While Ortega sought funds and credibility in the revolution abroad and led Nicaragua, Murillo accompanied him at all times. She worked since 1981 in Ventana, the cultural supplement of the FSLN newspaper. During the first presidential term of her husband (1985-1990) she strongly influenced his government's program, making culture one of the priorities. In 1984 she was deputy to the National Assembly, a position she held until 1990, when she also ended her term as director of the country's Institute of Culture. There she contributed enormously to the promotion of Nicaraguan artists.

In 2005 she married Ortega, and the following year he achieved his second presidential term. From that point forward, Murillo has gained prominence in the government, so much so that as of January 2017, she holds the vice presidency of Nicaragua. Gradually, it has become the visible face of the government, as when it went to the country against the official version of the events on April 19.

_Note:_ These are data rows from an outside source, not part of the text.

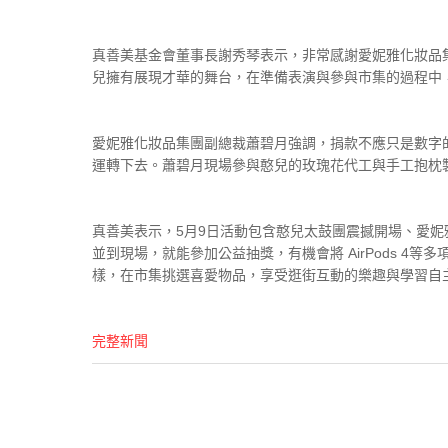
真善美基金會董事長謝秀琴表示，非常感謝愛妮雅化妝品
兒擁有展現才華的舞台，在準備表演與參與市集的過程中
愛妮雅化妝品集團副總裁蕭碧月強調，捐款不應只是數字
運轉下去。蕭碧月現場參與憨兒的玫瑰花代工與手工抱枕
真善美表示，5月9日活動包含憨兒太鼓團震撼開場、愛妮
並到現場，就能參加公益抽獎，有機會將 AirPods 
樣，在市集挑選喜愛物品，享受逛街互動的樂趣與學習自
完整新聞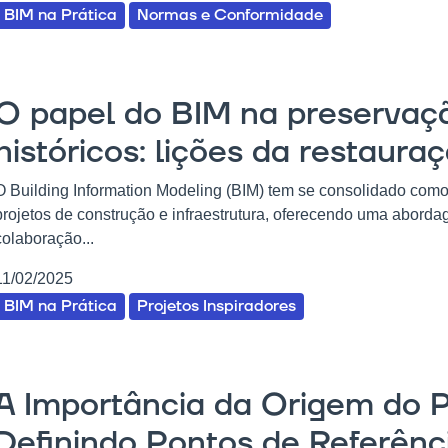
BIM na Prática
Normas e Conformidade
O papel do BIM na preservaç
históricos: lições da restaur
O Building Information Modeling (BIM) tem se consolidado com
projetos de construção e infraestrutura, oferecendo uma abordag
colaboração...
11/02/2025
BIM na Prática
Projetos Inspiradores
A Importância da Origem do P
Definindo Pontos de Referênc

She was responsible for the redesign of the official images of her country, obeying the eccentric style that characterizes her, as well as the installation of the controversial "trees of life", whose function is mainly symbolic and which are also object of protest in the last days.

Of the most controversial disputes in which she was involved is the case of alleged violation of her daughter Zoilamérica Narváez by her husband, this in 1998. Narváez reported that she had been abused by her stepfather since she was 11 years old, but the complaints were dismissed for the immunity that Ortega enjoyed for having been president. Murillo publicly acknowledged, on several occasions, that she "felt ashamed" of her first-born for wanting to harm the name of Ortega.

The role of Murillo in her country is problematic, since thanks to the influence of her husband, she has been able to occupy a multiplicity of important positions in the country, which reflects nepotic tendencies in the government of Nicaragua. This, added to the clinging to power that the couple professes, can only result in a greater social imbalance than that seen in recent days in the Central American country.

 

LatinAmerican Post | Iván Parada Hernández

Translated from "¿Está Rosario Murillo detrás del poder en Nicaragua?"